The output must be the data, printed exactly as written.

=-=-=-=-=

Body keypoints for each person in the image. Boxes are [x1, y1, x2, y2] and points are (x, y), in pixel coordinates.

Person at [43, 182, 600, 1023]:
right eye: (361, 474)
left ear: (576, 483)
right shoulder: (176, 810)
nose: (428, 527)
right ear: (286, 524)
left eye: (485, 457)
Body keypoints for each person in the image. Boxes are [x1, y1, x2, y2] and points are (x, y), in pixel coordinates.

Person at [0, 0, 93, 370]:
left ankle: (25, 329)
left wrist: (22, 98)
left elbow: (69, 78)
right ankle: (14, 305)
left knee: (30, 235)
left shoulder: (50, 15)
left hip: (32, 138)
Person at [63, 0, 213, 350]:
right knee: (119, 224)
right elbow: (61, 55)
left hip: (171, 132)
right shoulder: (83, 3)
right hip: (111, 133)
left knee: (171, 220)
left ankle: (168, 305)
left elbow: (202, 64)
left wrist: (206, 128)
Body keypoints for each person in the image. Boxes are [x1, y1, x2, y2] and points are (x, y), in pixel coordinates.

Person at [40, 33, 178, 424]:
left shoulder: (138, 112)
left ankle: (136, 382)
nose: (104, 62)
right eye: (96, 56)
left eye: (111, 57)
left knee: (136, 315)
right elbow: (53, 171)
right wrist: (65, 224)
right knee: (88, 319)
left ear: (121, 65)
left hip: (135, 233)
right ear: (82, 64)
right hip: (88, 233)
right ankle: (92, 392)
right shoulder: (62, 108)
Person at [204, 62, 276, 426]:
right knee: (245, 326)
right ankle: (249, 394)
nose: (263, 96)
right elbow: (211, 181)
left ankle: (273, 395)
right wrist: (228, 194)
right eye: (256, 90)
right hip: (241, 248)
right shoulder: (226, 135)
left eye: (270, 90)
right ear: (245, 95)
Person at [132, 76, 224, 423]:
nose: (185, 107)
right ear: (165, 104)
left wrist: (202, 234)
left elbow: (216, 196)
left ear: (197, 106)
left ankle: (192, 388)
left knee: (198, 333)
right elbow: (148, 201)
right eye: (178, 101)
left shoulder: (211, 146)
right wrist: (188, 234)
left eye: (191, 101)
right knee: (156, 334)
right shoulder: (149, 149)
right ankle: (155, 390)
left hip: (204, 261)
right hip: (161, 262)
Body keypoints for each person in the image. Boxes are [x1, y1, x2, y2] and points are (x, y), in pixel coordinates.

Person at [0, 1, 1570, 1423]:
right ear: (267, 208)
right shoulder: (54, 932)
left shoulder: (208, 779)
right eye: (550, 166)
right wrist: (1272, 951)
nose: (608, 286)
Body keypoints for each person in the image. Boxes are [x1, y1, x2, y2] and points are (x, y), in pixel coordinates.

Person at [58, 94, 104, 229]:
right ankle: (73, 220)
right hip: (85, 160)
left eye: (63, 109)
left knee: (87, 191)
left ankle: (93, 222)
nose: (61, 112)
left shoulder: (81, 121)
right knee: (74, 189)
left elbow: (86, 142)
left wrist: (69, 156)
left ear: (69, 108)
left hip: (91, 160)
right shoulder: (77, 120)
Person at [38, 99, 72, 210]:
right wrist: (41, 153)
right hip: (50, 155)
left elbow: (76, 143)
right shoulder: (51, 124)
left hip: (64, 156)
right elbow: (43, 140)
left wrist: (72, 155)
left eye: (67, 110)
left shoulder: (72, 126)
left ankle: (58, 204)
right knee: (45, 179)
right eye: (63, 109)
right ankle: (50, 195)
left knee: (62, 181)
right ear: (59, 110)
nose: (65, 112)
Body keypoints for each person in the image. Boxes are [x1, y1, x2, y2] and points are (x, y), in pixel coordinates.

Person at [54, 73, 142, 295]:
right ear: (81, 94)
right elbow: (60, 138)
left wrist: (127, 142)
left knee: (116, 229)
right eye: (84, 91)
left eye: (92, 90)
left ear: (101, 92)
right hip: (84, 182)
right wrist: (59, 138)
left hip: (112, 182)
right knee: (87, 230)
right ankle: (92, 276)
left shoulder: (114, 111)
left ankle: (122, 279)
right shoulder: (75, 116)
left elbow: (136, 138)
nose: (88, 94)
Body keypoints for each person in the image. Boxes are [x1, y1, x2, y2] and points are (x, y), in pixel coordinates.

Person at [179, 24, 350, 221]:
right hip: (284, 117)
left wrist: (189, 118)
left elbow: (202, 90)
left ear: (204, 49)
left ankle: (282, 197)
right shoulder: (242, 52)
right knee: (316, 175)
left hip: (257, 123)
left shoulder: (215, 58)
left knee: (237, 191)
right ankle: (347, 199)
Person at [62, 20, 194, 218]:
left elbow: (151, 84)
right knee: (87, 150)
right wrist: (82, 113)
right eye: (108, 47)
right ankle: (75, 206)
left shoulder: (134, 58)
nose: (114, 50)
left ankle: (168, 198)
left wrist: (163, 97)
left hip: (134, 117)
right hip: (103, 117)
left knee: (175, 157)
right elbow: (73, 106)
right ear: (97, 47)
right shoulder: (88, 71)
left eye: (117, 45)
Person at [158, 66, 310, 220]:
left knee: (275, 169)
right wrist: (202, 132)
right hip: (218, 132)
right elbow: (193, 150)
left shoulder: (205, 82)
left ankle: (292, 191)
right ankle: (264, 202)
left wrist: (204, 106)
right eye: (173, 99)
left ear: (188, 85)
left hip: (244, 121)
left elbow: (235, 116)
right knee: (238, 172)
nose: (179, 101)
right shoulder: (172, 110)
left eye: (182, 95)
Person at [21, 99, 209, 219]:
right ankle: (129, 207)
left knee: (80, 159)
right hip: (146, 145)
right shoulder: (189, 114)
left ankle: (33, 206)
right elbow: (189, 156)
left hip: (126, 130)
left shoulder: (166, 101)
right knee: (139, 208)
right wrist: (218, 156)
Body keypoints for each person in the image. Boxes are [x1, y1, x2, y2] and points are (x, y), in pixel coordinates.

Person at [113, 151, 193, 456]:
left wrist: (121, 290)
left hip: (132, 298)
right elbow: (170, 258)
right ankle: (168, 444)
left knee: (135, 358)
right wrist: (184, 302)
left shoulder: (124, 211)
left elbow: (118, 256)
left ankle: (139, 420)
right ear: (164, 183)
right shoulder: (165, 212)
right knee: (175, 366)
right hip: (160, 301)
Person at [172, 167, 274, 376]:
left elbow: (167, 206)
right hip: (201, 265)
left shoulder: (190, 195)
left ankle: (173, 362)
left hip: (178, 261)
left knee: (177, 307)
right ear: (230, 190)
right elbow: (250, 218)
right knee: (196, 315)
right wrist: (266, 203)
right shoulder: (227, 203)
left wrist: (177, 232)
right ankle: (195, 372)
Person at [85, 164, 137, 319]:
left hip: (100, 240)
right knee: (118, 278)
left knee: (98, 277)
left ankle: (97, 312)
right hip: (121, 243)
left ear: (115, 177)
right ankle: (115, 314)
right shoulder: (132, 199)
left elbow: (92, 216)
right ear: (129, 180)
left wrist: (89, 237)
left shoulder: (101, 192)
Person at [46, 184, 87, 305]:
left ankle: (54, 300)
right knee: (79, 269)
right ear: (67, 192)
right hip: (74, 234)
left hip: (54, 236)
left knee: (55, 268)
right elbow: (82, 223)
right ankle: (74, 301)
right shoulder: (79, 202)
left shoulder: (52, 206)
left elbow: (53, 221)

=-=-=-=-=

● Solution to this problem:
Body keypoints for each person in the image. Boxes are [x1, y1, x2, y2] and points are (x, y), in pixel coordinates.

Person at [43, 182, 600, 1023]:
right eye: (361, 474)
left ear: (576, 483)
right shoulder: (176, 810)
nose: (428, 527)
right ear: (286, 524)
left eye: (485, 457)
Body keypoints for each person in the image. Boxes are [x1, y1, x2, y2] and points are (x, y), in pixel coordinates.

Person at [0, 0, 93, 370]:
left ankle: (25, 329)
left wrist: (22, 98)
left elbow: (69, 78)
right ankle: (14, 305)
left knee: (30, 235)
left shoulder: (50, 15)
left hip: (32, 138)
Person at [63, 0, 213, 350]:
right knee: (119, 224)
right elbow: (61, 55)
left hip: (171, 132)
right shoulder: (83, 3)
right hip: (111, 133)
left knee: (171, 220)
left ankle: (168, 305)
left elbow: (202, 64)
left wrist: (206, 128)
Body keypoints for each person in the image. Boxes are [x1, y1, x2, y2] and points are (x, y), in pixel coordinates.

Person at [40, 33, 178, 424]:
left shoulder: (138, 112)
left ankle: (136, 382)
nose: (104, 62)
right eye: (96, 56)
left eye: (111, 57)
left knee: (136, 315)
right elbow: (53, 171)
right wrist: (65, 224)
right knee: (88, 319)
left ear: (121, 65)
left hip: (135, 233)
right ear: (82, 64)
right hip: (88, 233)
right ankle: (92, 392)
right shoulder: (62, 108)
Person at [204, 62, 276, 426]:
right knee: (245, 326)
right ankle: (249, 394)
nose: (263, 96)
right elbow: (211, 181)
left ankle: (273, 395)
right wrist: (228, 194)
right eye: (256, 90)
right hip: (241, 248)
right shoulder: (226, 135)
left eye: (270, 90)
right ear: (245, 95)
Person at [132, 76, 224, 423]:
nose: (185, 107)
right ear: (165, 104)
left wrist: (202, 234)
left elbow: (216, 196)
left ear: (197, 106)
left ankle: (192, 388)
left knee: (198, 333)
right elbow: (148, 201)
right eye: (178, 101)
left shoulder: (211, 146)
right wrist: (188, 234)
left eye: (191, 101)
right knee: (156, 334)
right shoulder: (149, 149)
right ankle: (155, 390)
left hip: (204, 261)
right hip: (161, 262)
Body keypoints for each person in the image. Boxes are [x1, y1, x2, y2] and points are (x, y), in pixel coordinates.

Person at [0, 1, 1570, 1423]:
right ear: (267, 208)
right shoulder: (54, 932)
left shoulder: (208, 779)
right eye: (550, 166)
right wrist: (1272, 951)
nose: (608, 286)
Body keypoints for each person in the image. Boxes are [x1, y1, x2, y2] and points are (x, y), in pixel coordinates.

Person at [58, 94, 104, 229]:
right ankle: (73, 220)
right hip: (85, 160)
left eye: (63, 109)
left knee: (87, 191)
left ankle: (93, 222)
nose: (61, 112)
left shoulder: (81, 121)
right knee: (74, 189)
left elbow: (86, 142)
left wrist: (69, 156)
left ear: (69, 108)
left hip: (91, 160)
right shoulder: (77, 120)
Person at [38, 99, 72, 210]:
right wrist: (41, 153)
right hip: (50, 155)
left elbow: (76, 143)
right shoulder: (51, 124)
left hip: (64, 156)
right elbow: (43, 140)
left wrist: (72, 155)
left eye: (67, 110)
left shoulder: (72, 126)
left ankle: (58, 204)
right knee: (45, 179)
right eye: (63, 109)
right ankle: (50, 195)
left knee: (62, 181)
right ear: (59, 110)
nose: (65, 112)
Body keypoints for each person in the image. Boxes are [x1, y1, x2, y2] and points are (x, y), in pixel coordinates.

Person at [54, 73, 142, 295]:
right ear: (81, 94)
right elbow: (60, 138)
left wrist: (127, 142)
left knee: (116, 229)
right eye: (84, 91)
left eye: (92, 90)
left ear: (101, 92)
right hip: (84, 182)
right wrist: (59, 138)
left hip: (112, 182)
right knee: (87, 230)
right ankle: (92, 276)
left shoulder: (114, 111)
left ankle: (122, 279)
right shoulder: (75, 116)
left elbow: (136, 138)
nose: (88, 94)
Body keypoints for each person in the image. Boxes are [x1, y1, x2, y2] and points are (x, y), in pixel coordinates.

Person at [179, 24, 350, 221]:
right hip: (284, 117)
left wrist: (189, 118)
left elbow: (202, 90)
left ear: (204, 49)
left ankle: (282, 197)
right shoulder: (242, 52)
right knee: (316, 175)
left hip: (257, 123)
left shoulder: (215, 58)
left knee: (237, 191)
right ankle: (347, 199)
Person at [62, 20, 194, 218]:
left elbow: (151, 84)
right knee: (87, 150)
right wrist: (82, 113)
right eye: (108, 47)
right ankle: (75, 206)
left shoulder: (134, 58)
nose: (114, 50)
left ankle: (168, 198)
left wrist: (163, 97)
left hip: (134, 117)
right hip: (103, 117)
left knee: (175, 157)
right elbow: (73, 106)
right ear: (97, 47)
right shoulder: (88, 71)
left eye: (117, 45)
Person at [158, 66, 310, 220]:
left knee: (275, 169)
right wrist: (202, 132)
right hip: (218, 132)
right elbow: (193, 150)
left shoulder: (205, 82)
left ankle: (292, 191)
right ankle: (264, 202)
left wrist: (204, 106)
right eye: (173, 99)
left ear: (188, 85)
left hip: (244, 121)
left elbow: (235, 116)
right knee: (238, 172)
nose: (179, 101)
right shoulder: (172, 110)
left eye: (182, 95)
Person at [21, 99, 209, 219]:
right ankle: (129, 207)
left knee: (80, 159)
right hip: (146, 145)
right shoulder: (189, 114)
left ankle: (33, 206)
right elbow: (189, 156)
left hip: (126, 130)
left shoulder: (166, 101)
right knee: (139, 208)
right wrist: (218, 156)
Body keypoints for each person in the image. Boxes are [x1, y1, x2, y2] and points are (x, y), in pixel coordinates.

Person at [113, 151, 193, 456]:
left wrist: (121, 290)
left hip: (132, 298)
right elbow: (170, 258)
right ankle: (168, 444)
left knee: (135, 358)
right wrist: (184, 302)
left shoulder: (124, 211)
left elbow: (118, 256)
left ankle: (139, 420)
right ear: (164, 183)
right shoulder: (165, 212)
right knee: (175, 366)
right hip: (160, 301)
Person at [172, 167, 274, 376]:
left elbow: (167, 206)
right hip: (201, 265)
left shoulder: (190, 195)
left ankle: (173, 362)
left hip: (178, 261)
left knee: (177, 307)
right ear: (230, 190)
right elbow: (250, 218)
right knee: (196, 315)
right wrist: (266, 203)
right shoulder: (227, 203)
left wrist: (177, 232)
right ankle: (195, 372)
Person at [85, 164, 137, 319]:
left hip: (100, 240)
right knee: (118, 278)
left knee: (98, 277)
left ankle: (97, 312)
right hip: (121, 243)
left ear: (115, 177)
right ankle: (115, 314)
right shoulder: (132, 199)
left elbow: (92, 216)
right ear: (129, 180)
left wrist: (89, 237)
left shoulder: (101, 192)
Person at [46, 184, 87, 305]:
left ankle: (54, 300)
right knee: (79, 269)
right ear: (67, 192)
right hip: (74, 234)
left hip: (54, 236)
left knee: (55, 268)
right elbow: (82, 223)
right ankle: (74, 301)
right shoulder: (79, 202)
left shoulder: (52, 206)
left elbow: (53, 221)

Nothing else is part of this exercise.